I would like to suggest an alternative translation which better fits my general interpretative scheme. Consider two additional verses. Zechariah 14:19 seems to imply that if Egypt does not observe the Feast of Booths, it will suffer the same punishment as all the other nations (i.e. drought): Such shall be the punishment of Egypt and of all the other nations that do not come up to observe the Feast of Booths. How could that be possible if Egypt is not dependent on rainwater? Remarkably, an earlier verse (Zech. 10:11) clearly suggests that God will indeed dry up the Nile: And all the deeps of the Nile shall dry up…and the scepter of Egypt shall pass away. Now it seems clear that Egypt will actually cease to be a riverside habitat, leaving it vulnerable to drought. How can Zechariah 14:18, which claims that Egypt will not be subjected to the same punishment as are the other nations, be brought into line with this new information? A comparison with two other phrases may help:

Shall I not bring retribution on a nation such as this? (Jer. 5:9)

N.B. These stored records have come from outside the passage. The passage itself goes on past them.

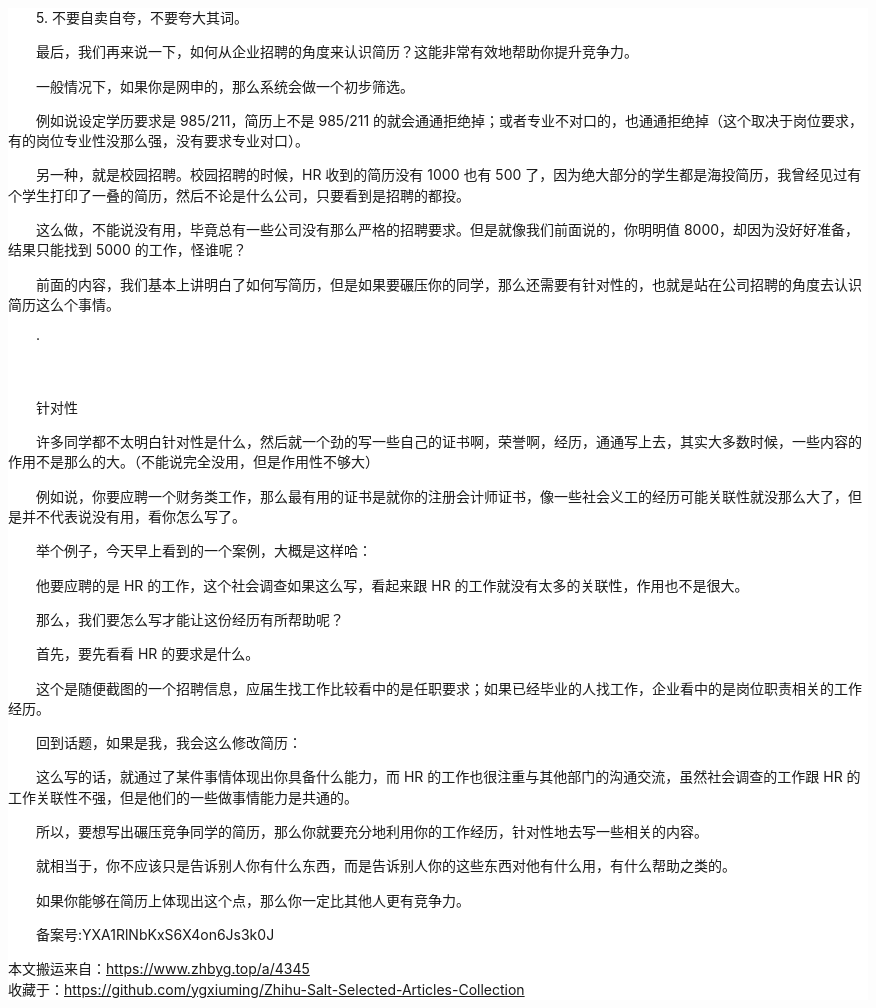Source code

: &emsp;&emsp;5. 不要自卖自夸，不要夸大其词。  
  
&emsp;&emsp;最后，我们再来说一下，如何从企业招聘的角度来认识简历？这能非常有效地帮助你提升竞争力。  
  
&emsp;&emsp;一般情况下，如果你是网申的，那么系统会做一个初步筛选。  
  
&emsp;&emsp;例如说设定学历要求是 985/211，简历上不是 985/211 的就会通通拒绝掉；或者专业不对口的，也通通拒绝掉（这个取决于岗位要求，有的岗位专业性没那么强，没有要求专业对口）。  
  
&emsp;&emsp;另一种，就是校园招聘。校园招聘的时候，HR 收到的简历没有 1000 也有 500 了，因为绝大部分的学生都是海投简历，我曾经见过有个学生打印了一叠的简历，然后不论是什么公司，只要看到是招聘的都投。  
  
&emsp;&emsp;这么做，不能说没有用，毕竟总有一些公司没有那么严格的招聘要求。但是就像我们前面说的，你明明值 8000，却因为没好好准备，结果只能找到 5000 的工作，怪谁呢？  
  
&emsp;&emsp;前面的内容，我们基本上讲明白了如何写简历，但是如果要碾压你的同学，那么还需要有针对性的，也就是站在公司招聘的角度去认识简历这么个事情。  
  
&emsp;&emsp;·  
  
&emsp;&emsp;   
  
&emsp;&emsp;针对性  
  
&emsp;&emsp;许多同学都不太明白针对性是什么，然后就一个劲的写一些自己的证书啊，荣誉啊，经历，通通写上去，其实大多数时候，一些内容的作用不是那么的大。（不能说完全没用，但是作用性不够大）  
  
&emsp;&emsp;例如说，你要应聘一个财务类工作，那么最有用的证书是就你的注册会计师证书，像一些社会义工的经历可能关联性就没那么大了，但是并不代表说没有用，看你怎么写了。  
  
&emsp;&emsp;举个例子，今天早上看到的一个案例，大概是这样哈：  
  
&emsp;&emsp;他要应聘的是 HR 的工作，这个社会调查如果这么写，看起来跟 HR 的工作就没有太多的关联性，作用也不是很大。  
  
&emsp;&emsp;那么，我们要怎么写才能让这份经历有所帮助呢？  
  
&emsp;&emsp;首先，要先看看 HR 的要求是什么。  
  
&emsp;&emsp;这个是随便截图的一个招聘信息，应届生找工作比较看中的是任职要求；如果已经毕业的人找工作，企业看中的是岗位职责相关的工作经历。  
  
&emsp;&emsp;回到话题，如果是我，我会这么修改简历：  
  
&emsp;&emsp;这么写的话，就通过了某件事情体现出你具备什么能力，而 HR 的工作也很注重与其他部门的沟通交流，虽然社会调查的工作跟 HR 的工作关联性不强，但是他们的一些做事情能力是共通的。  
  
&emsp;&emsp;所以，要想写出碾压竞争同学的简历，那么你就要充分地利用你的工作经历，针对性地去写一些相关的内容。  
  
&emsp;&emsp;就相当于，你不应该只是告诉别人你有什么东西，而是告诉别人你的这些东西对他有什么用，有什么帮助之类的。  
  
&emsp;&emsp;如果你能够在简历上体现出这个点，那么你一定比其他人更有竞争力。  
  
&emsp;&emsp;备案号:YXA1RlNbKxS6X4on6Js3k0J  
  
本文搬运来自：https://www.zhbyg.top/a/4345  
 收藏于：https://github.com/ygxiuming/Zhihu-Salt-Selected-Articles-Collection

Have I not the power to save? (Is. 50:2)

Both of these rhetorical questions are introduced by the same Hebrew word, ve’im (literally “and if”), as is Zechariah 14:18, and both share its basic structure. Our verse from Zechariah may therefore be similarly construed as asking a rhetorical question:

And if the community of Egypt does not make this pilgrimage, shall it not be visited by the same affliction with which the Lord will strike the other nations that do not come up to observe the Feast of Booths?

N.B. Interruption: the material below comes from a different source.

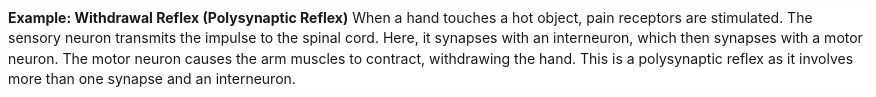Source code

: **Example: Withdrawal Reflex (Polysynaptic Reflex)**
When a hand touches a hot object, pain receptors are stimulated. The sensory neuron transmits the impulse to the spinal cord. Here, it synapses with an interneuron, which then synapses with a motor neuron. The motor neuron causes the arm muscles to contract, withdrawing the hand. This is a polysynaptic reflex as it involves more than one synapse and an interneuron.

The verse’s new translation suits the geographical reversal of Zechariah’s apocalypse quite nicely. On the one hand, the Land of Israel will be watered by a mighty river throughout the summer and winter. On the other hand, the deeps of the Nile shall dry up, leaving Egypt prone to the same disastrous draughts with which the Lord will strike the other nations that do not come up to observe the Feast of Booths.

[i] Kuzari 1: 44, here quoted from Hartwig Hirschfeld’s translation, New York: Schocken, 1964, pg. 110.
[ii] Prof. John Goldingay reminds me that Ezekiel 47: 1-12 offers an even more striking description of the great river that will emerge from Jerusalem in the end of days, bearing plentiful fish (Ez. 47:9) and watering ever-bountiful fruit trees on both its banks (Ez. 47: 12).

6 Comments:

Blogger Celal Birader said...

Dear Berel Dov Lerner,

Thank you for helping me understand
Revelation 11:8 better.

Celal Berker

2:35 PM  
Anonymous Anonymous said...

The recently published book "Jewish Origins An Ancient & Modern Review of the Old Testament with especial reference to the 'Promised Land'" raises a real problem for the Middle Eastern fracas - if it is true. Apparently, the hebrews were not given "the promised land" without the fulfilling of certain obligations,and it seems in which they failed to do so: therefore they have no entitlement to the land of Palestine. Having read this book it seems the author has made his case - though I have never read the Old Testament, or part of it, before, having tended to accept the hearsay stories as correct, as so many others must have done. I can comment no more, except to offer: if it is true, it is so serious as to throw dark shadows of doubt upon many religious and governmental institutions throughout the world.
I found the book at worldwidebooks.net

8:16 PM  
Blogger Berel Dov Lerner said...

Re. the book "Jewish Origins". There are two questions here. First of all, Jewish entitlement to the Land of Israel is usually argued for in historical and political terms, and God's promises have no bearing on such arguments. As for the religious question: Scripture is full of passages describing the Israelites' return to the Land of Israel even after having been temporarily exiled from it due to their sins.